Could you rewrite the data below, starting at the beginning and ending at the line containing "Toutes les prestations", with "Commercial Feng Shui" changed to "Business Feng Shui" and everything else left as it is?

[Dataset excerpts Boundary: Start]

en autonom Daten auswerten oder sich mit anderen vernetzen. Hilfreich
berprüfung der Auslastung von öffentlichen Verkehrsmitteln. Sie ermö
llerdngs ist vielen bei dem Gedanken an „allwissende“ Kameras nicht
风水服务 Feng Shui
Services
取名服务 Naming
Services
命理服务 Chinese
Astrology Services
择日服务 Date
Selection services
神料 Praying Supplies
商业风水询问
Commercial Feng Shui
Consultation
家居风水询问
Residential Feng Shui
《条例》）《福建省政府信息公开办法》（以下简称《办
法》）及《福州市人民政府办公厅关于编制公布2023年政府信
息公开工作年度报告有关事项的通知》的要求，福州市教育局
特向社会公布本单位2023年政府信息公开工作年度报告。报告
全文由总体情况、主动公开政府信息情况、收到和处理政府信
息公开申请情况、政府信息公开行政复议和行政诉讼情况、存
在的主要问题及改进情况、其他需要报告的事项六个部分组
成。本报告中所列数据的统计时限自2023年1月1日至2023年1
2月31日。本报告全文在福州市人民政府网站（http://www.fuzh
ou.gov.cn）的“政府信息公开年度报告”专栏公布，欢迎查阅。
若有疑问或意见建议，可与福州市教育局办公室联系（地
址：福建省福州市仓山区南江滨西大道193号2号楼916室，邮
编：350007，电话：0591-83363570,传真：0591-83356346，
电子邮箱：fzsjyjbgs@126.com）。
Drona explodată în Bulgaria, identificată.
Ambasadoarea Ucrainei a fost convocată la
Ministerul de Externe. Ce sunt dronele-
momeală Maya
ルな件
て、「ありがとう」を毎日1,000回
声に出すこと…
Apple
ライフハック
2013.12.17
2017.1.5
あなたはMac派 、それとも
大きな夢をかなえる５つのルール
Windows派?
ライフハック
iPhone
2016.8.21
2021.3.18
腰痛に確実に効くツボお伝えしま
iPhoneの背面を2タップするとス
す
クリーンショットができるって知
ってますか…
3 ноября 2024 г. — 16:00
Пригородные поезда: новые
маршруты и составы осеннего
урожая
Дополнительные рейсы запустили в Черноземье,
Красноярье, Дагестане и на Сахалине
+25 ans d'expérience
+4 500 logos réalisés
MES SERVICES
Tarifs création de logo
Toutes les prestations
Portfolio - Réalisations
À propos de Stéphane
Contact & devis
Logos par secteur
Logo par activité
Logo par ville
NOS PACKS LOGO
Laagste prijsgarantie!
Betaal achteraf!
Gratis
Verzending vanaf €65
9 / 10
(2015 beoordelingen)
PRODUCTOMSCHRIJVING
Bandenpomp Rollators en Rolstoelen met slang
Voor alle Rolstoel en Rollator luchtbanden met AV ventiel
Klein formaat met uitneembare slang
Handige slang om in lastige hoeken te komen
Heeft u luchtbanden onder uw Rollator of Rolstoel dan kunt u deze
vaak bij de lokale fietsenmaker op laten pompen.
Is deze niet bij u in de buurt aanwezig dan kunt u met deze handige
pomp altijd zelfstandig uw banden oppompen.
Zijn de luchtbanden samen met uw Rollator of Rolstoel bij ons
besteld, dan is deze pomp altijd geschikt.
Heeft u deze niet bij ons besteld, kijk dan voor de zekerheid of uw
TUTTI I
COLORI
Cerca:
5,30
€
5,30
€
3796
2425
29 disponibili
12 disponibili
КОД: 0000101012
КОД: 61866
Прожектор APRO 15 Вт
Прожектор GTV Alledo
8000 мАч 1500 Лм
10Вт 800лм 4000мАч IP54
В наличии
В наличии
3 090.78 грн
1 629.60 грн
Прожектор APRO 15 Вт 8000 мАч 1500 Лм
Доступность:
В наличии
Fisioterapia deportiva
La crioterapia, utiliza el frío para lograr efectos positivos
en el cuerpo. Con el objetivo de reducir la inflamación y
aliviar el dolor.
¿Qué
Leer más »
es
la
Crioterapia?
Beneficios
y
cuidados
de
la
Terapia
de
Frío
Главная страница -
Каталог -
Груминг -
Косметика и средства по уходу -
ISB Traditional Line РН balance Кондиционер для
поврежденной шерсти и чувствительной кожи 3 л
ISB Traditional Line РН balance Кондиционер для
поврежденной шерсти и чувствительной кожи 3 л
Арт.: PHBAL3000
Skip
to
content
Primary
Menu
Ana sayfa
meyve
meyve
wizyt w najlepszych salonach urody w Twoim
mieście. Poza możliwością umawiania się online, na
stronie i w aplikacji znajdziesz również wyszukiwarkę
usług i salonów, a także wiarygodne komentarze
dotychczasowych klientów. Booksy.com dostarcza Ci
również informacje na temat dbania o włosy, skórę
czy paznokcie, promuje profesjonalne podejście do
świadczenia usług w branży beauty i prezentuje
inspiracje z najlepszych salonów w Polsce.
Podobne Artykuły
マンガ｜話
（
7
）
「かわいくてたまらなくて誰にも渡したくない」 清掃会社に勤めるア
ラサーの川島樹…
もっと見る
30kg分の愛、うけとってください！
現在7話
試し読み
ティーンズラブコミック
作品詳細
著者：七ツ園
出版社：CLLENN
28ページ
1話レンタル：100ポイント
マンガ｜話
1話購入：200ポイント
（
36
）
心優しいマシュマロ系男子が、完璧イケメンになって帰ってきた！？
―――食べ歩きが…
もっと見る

[Dataset excerpts Boundary: End]

▶ **Written answer**
en autonom Daten auswerten oder sich mit anderen vernetzen. Hilfreich
berprüfung der Auslastung von öffentlichen Verkehrsmitteln. Sie ermö
llerdngs ist vielen bei dem Gedanken an „allwissende“ Kameras nicht
风水服务 Feng Shui
Services
取名服务 Naming
Services
命理服务 Chinese
Astrology Services
择日服务 Date
Selection services
神料 Praying Supplies
商业风水询问
Business Feng Shui
Consultation
家居风水询问
Residential Feng Shui
《条例》）《福建省政府信息公开办法》（以下简称《办
法》）及《福州市人民政府办公厅关于编制公布2023年政府信
息公开工作年度报告有关事项的通知》的要求，福州市教育局
特向社会公布本单位2023年政府信息公开工作年度报告。报告
全文由总体情况、主动公开政府信息情况、收到和处理政府信
息公开申请情况、政府信息公开行政复议和行政诉讼情况、存
在的主要问题及改进情况、其他需要报告的事项六个部分组
成。本报告中所列数据的统计时限自2023年1月1日至2023年1
2月31日。本报告全文在福州市人民政府网站（http://www.fuzh
ou.gov.cn）的“政府信息公开年度报告”专栏公布，欢迎查阅。
若有疑问或意见建议，可与福州市教育局办公室联系（地
址：福建省福州市仓山区南江滨西大道193号2号楼916室，邮
编：350007，电话：0591-83363570,传真：0591-83356346，
电子邮箱：fzsjyjbgs@126.com）。
Drona explodată în Bulgaria, identificată.
Ambasadoarea Ucrainei a fost convocată la
Ministerul de Externe. Ce sunt dronele-
momeală Maya
ルな件
て、「ありがとう」を毎日1,000回
声に出すこと…
Apple
ライフハック
2013.12.17
2017.1.5
あなたはMac派 、それとも
大きな夢をかなえる５つのルール
Windows派?
ライフハック
iPhone
2016.8.21
2021.3.18
腰痛に確実に効くツボお伝えしま
iPhoneの背面を2タップするとス
す
クリーンショットができるって知
ってますか…
3 ноября 2024 г. — 16:00
Пригородные поезда: новые
маршруты и составы осеннего
урожая
Дополнительные рейсы запустили в Черноземье,
Красноярье, Дагестане и на Сахалине
+25 ans d'expérience
+4 500 logos réalisés
MES SERVICES
Tarifs création de logo
Toutes les prestations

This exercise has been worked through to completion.